Dal campo avversario non sono arrivate finora molte risposte. In realtà, Volkswagen è stata protagonista questa settimana di un grande incidente diplomatico con le critiche esternate dal presidente Piech all’amministratore delegato Winterkorn. Piech, mettendo in discussione la leadership di Volkswagen, ha criticato il suo ad per aver fallito negli Stati Uniti e nel lancio di una vettura low cost. Non pochi hanno fatto notare che una fusione con Fca risolverebbe sia il problema della quota di mercato negli Stati Uniti, sia quello della vettura low cost, un segmento in cui Fiat storicamente ha sempre fatto benissimo. Piech, che sta combattendo una battaglia per cambiare il management di Volkswagen, è lo stesso che in più occasioni ha mostrato la propria ammirazione per Alfa Romeo palesando un interesse decisamente più che formale. Se Winterkorn, per pura ipotesi, fosse riluttante a finalizzare un’operazione con Fca, un cambio di management sulla spinta di Piech potrebbe cambiare radicalmente lo scenario. General Motors al momento sembra defilata anche perché in questo caso Marchionne potrebbe candidarsi a guidare il nuovo gruppo a discapito del management attuale.
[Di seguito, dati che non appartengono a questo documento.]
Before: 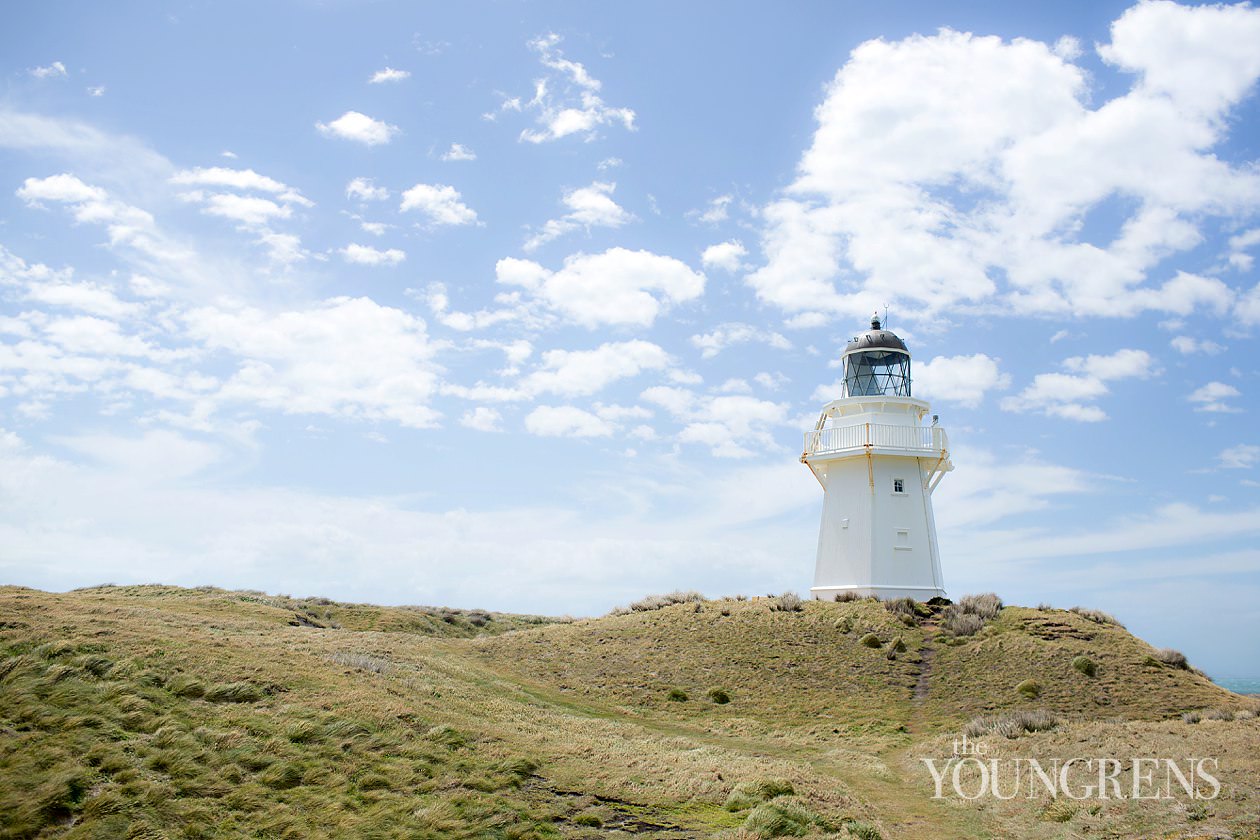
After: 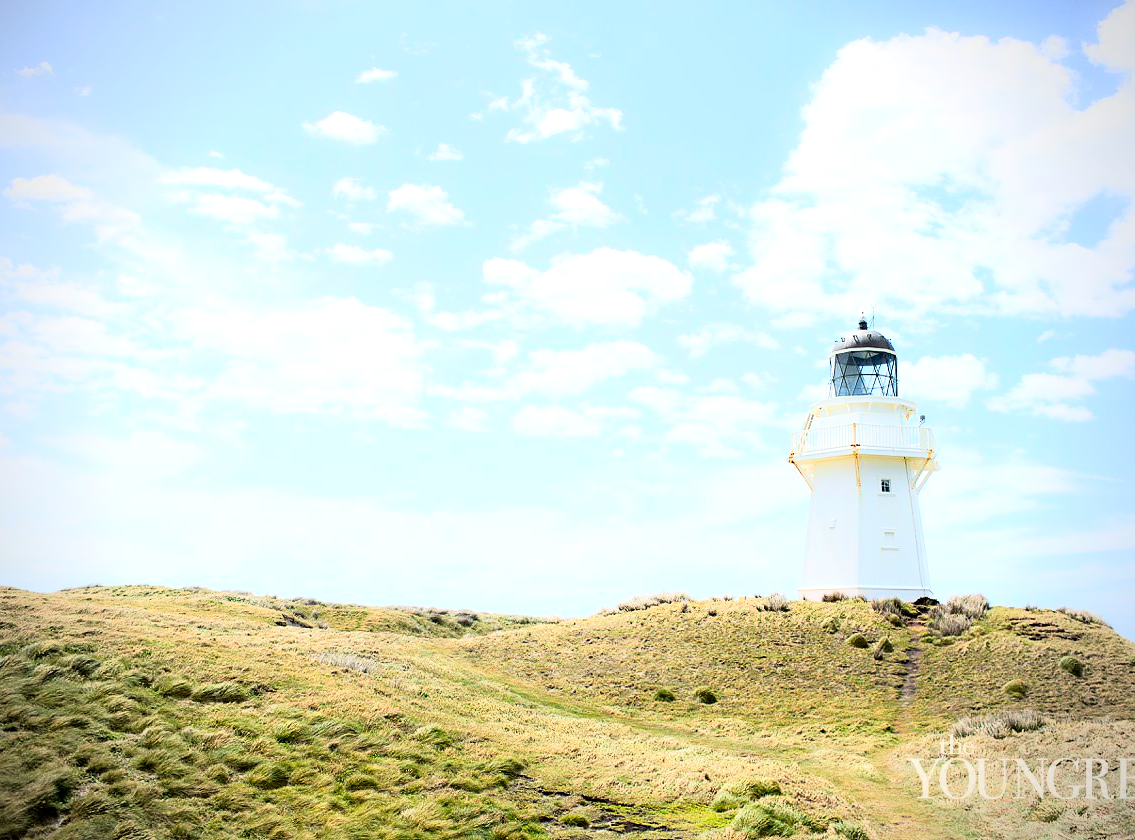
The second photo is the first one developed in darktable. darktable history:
crop and rotate: left 1.088%, right 8.807%
tone equalizer: -8 EV -0.55 EV
base curve: curves: ch0 [(0, 0) (0.005, 0.002) (0.193, 0.295) (0.399, 0.664) (0.75, 0.928) (1, 1)]
contrast brightness saturation: contrast 0.08, saturation 0.2
exposure: exposure 0.3 EV, compensate highlight preservation false
vignetting: fall-off radius 60.92%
Il principale azionista di Fca, Exor, ha annunciato martedì un’offerta da più di sei miliardi di dollari per il gruppo di riassicurazione americano Partnerre. Lo sforzo finanziario è particolarmente impegnativo. La scelta di Exor dopo anni di analisi è caduta su una società finanziaria americana in un settore che ha tra i grandi estimatori anche Warren Buffett. Considerato il numero di società industriali italiane, anche di altissima qualità, che sono state vendute negli ultimi anni la scelta di Exor potrebbe anche indicare una strategia lontana dall’industria che produce beni fisici. L’unica certezza è che Fca continuerà a far parlare e che le discussioni “con diversi competitor su varie questioni” prima o poi partoriranno un’altra rivoluzione.